Each day was carefully structured, with approximately five hours of group therapy modeled like classes. Topics ranged from substance abuse and codependency to self-love, CBT, DBT, and health and wellness. I met with a nurse practitioner to manage my medications, a licensed trauma therapist, and a case manager to coordinate care for my discharge. The staff, many of whom had personal experiences with recovery, created a space of genuine empathy and connection. It was transformational to know that I was not alone and to bond with others from diverse backgrounds—including veterans, professionals, and elderly individuals struggling with isolation.

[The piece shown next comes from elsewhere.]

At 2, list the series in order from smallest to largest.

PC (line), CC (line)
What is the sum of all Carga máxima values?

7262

It wasn’t easy being separated from my daughter, but the staff reminded me that taking this time for myself was an act of love for her. Throughout my stay, my recovery community and family supported me from a distance, sending letters and gifts and arranging video calls with my daughter. What initially felt like a failure turned into one of the most empowering decisions of my life. I left the facility with a renewed sense of hope, better tools to cope with my mental health, and the realization that seeking help is an act of strength, not weakness.

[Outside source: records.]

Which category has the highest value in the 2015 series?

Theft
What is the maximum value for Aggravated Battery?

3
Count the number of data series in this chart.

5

Returning home wasn’t the end of the journey but the beginning of an ongoing process. I worked with a psychiatrist to fine-tune my medications—a painstaking but worthwhile effort that required honesty and patience. I continued therapy, incorporating Eye Movement Desensitization and Reprocessing (EMDR), a technique designed to help reprocess traumatic memories. In EMDR sessions, I was guided by a therapist to recall distressing events while focusing on a series of bilateral stimuli, such as moving my eyes back and forth or following hand taps. This process helped reduce the intensity of my trauma-related emotions and reframed my experiences in a less harmful way. It was difficult but profoundly effective.

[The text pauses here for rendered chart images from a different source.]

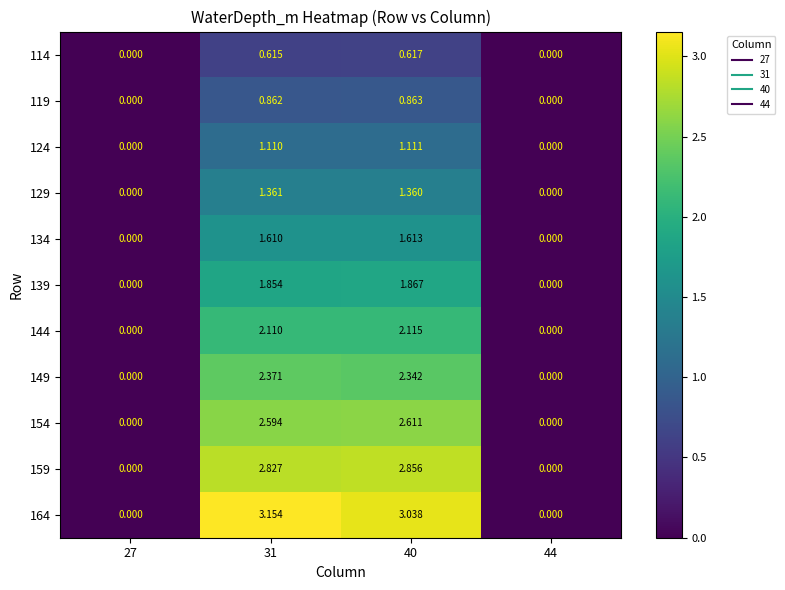

How many categories are shown in the chart?

4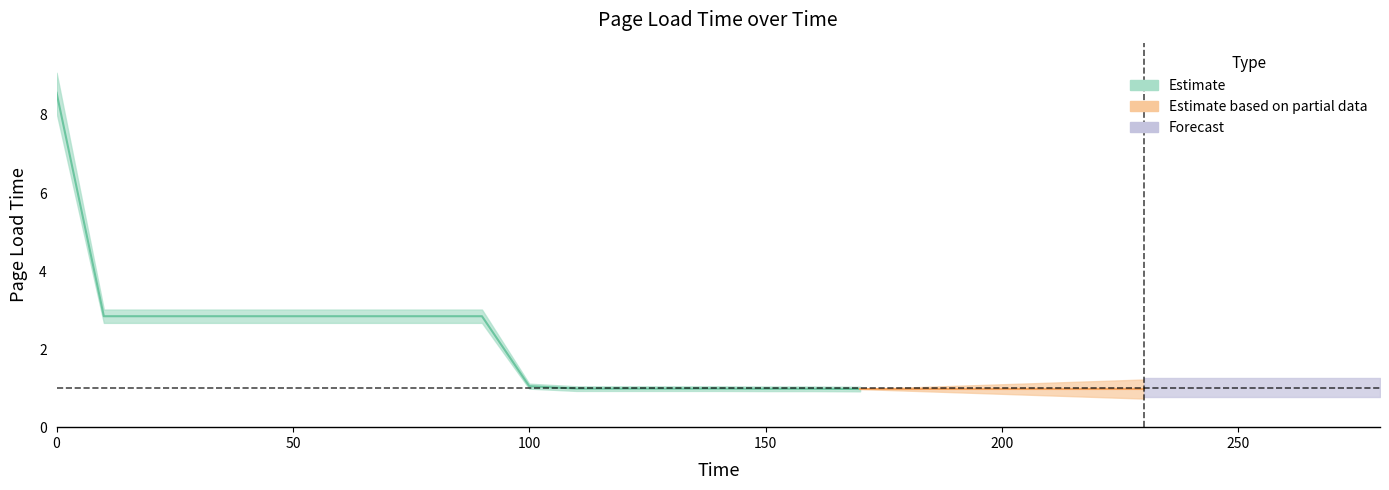

Where is the data nearest to the value 4?

10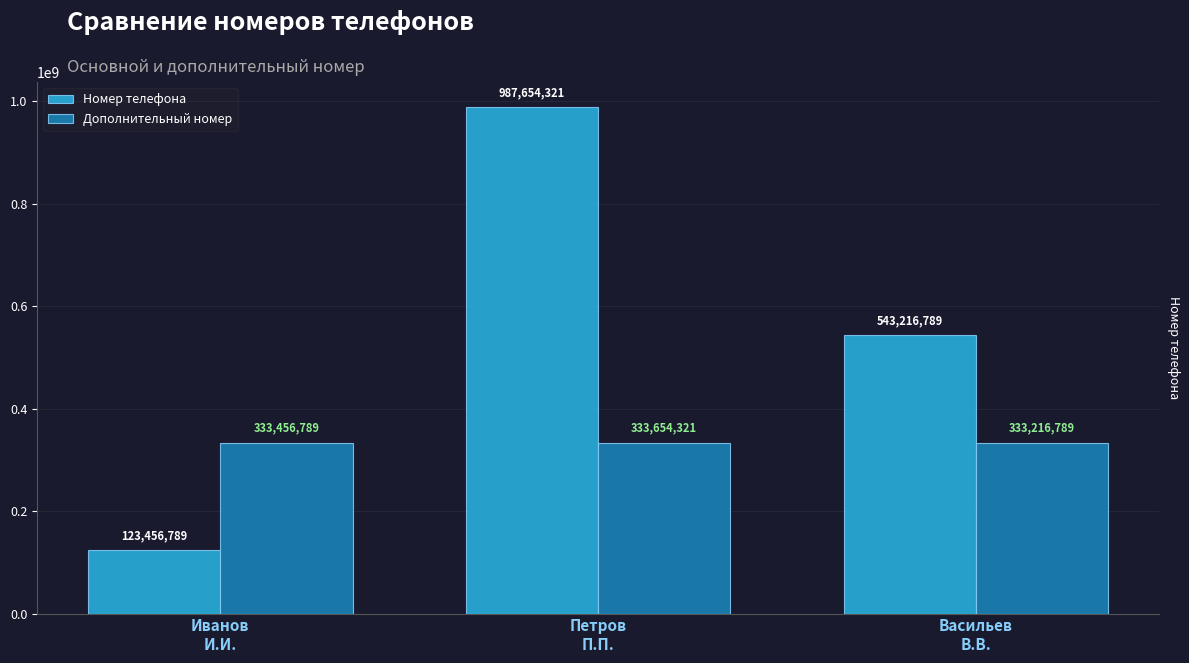

At which label does Номер телефона reach its peak?

Петров
П.П.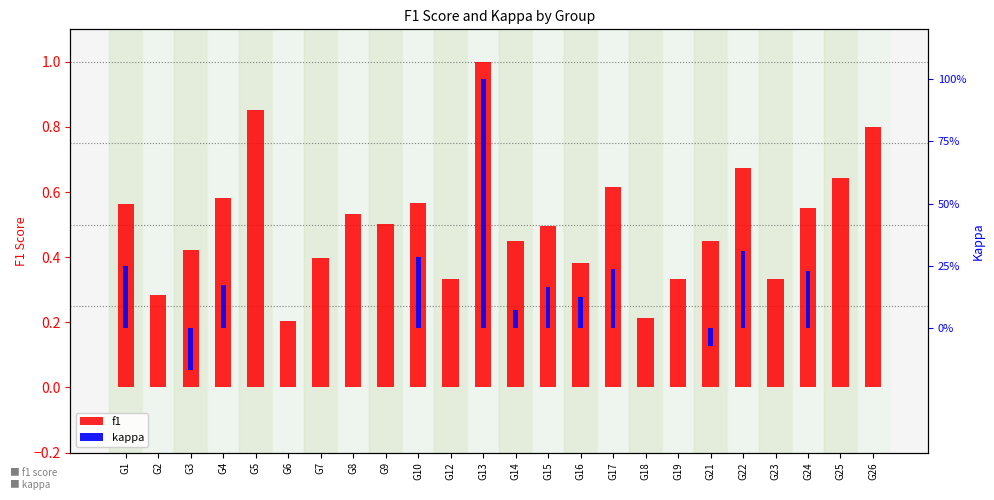

How many distinct data groups are displayed?

2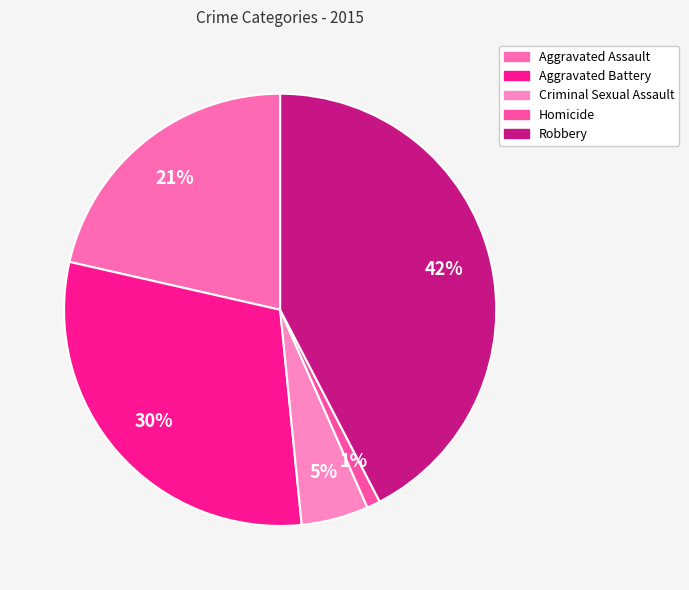

How many segments does this pie chart have?

5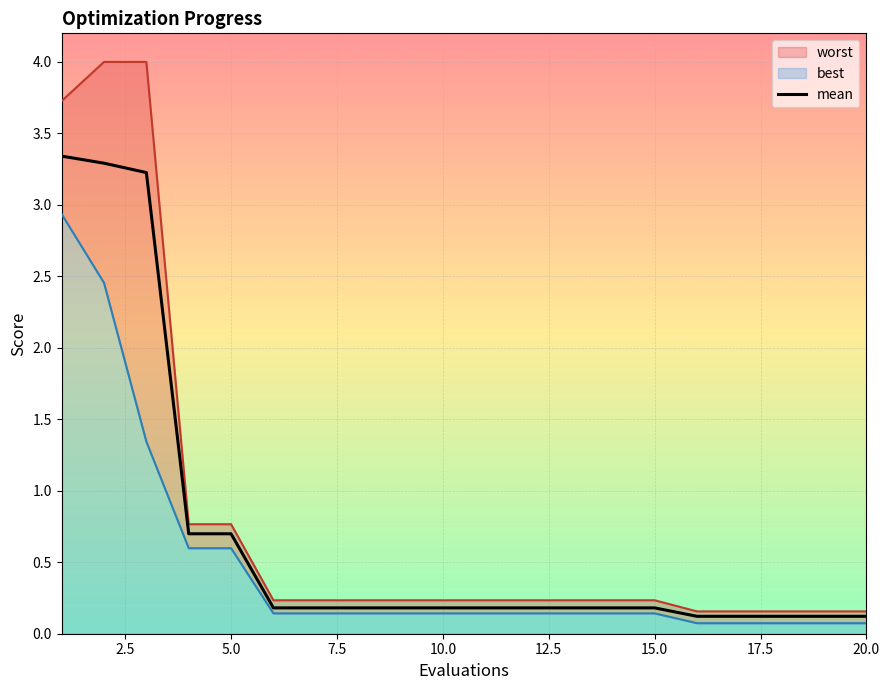

The value of mean at 15.0 is 0.2. True or false?

True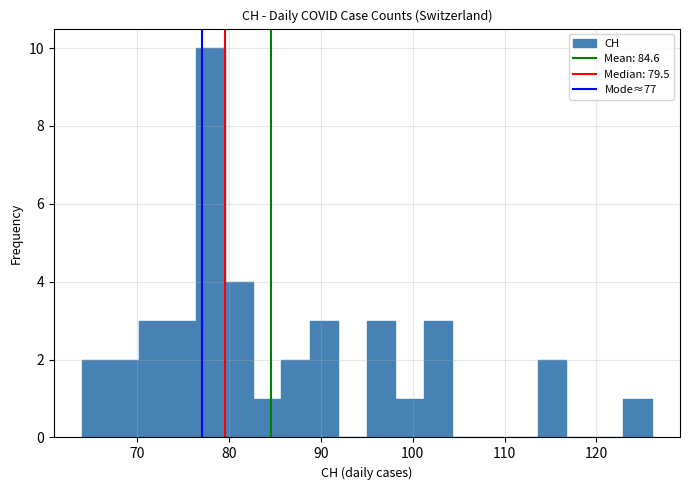

Around what value on the x-axis is the tallest bar? Give the approximate position of its centre, as read against the axis.

78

I also took steps to rebuild my physical health after months of weight loss and neglect. I focused on a well-balanced diet, reduced caffeine intake, began journaling, and started taking supplements to address high cortisol and oxidative stress levels in my body. I returned to running, meditation, and spending time in nature. I leaned on my recovery community, attending meetings and reconnecting with loved ones. And I started this blog as a way to process my experiences and inspire others to prioritize their mental health before it’s too late.
Slowly but surely, I began to feel stronger. My journey is far from over, but I know I’m on the right path. I’ve learned that to give my best to the people who depend on me—my children, my patients, my colleagues—I must first give that care to myself. And if sharing my story can encourage even one person to seek the help they need, then every step of this journey has been worth it.
The Mission
The stigma won’t disappear overnight, but it starts with us. It starts with sharing our stories, breaking the silence, and reminding each other that it’s okay to not be okay. You don’t have to carry it all alone. There’s help out there, and there’s no shame in reaching for it. Finding and affording the right care can be hard, but it is possible if you deeply explore what is out there with the same fervent effort you dedicate to your career- because ultimately your performance at work, and the longevity of your career, depends on your wellness, and the ability to show up as the best version of yourself.
If you’re struggling, please know this: You are not alone. Your life matters. And the world is a better place with you in it.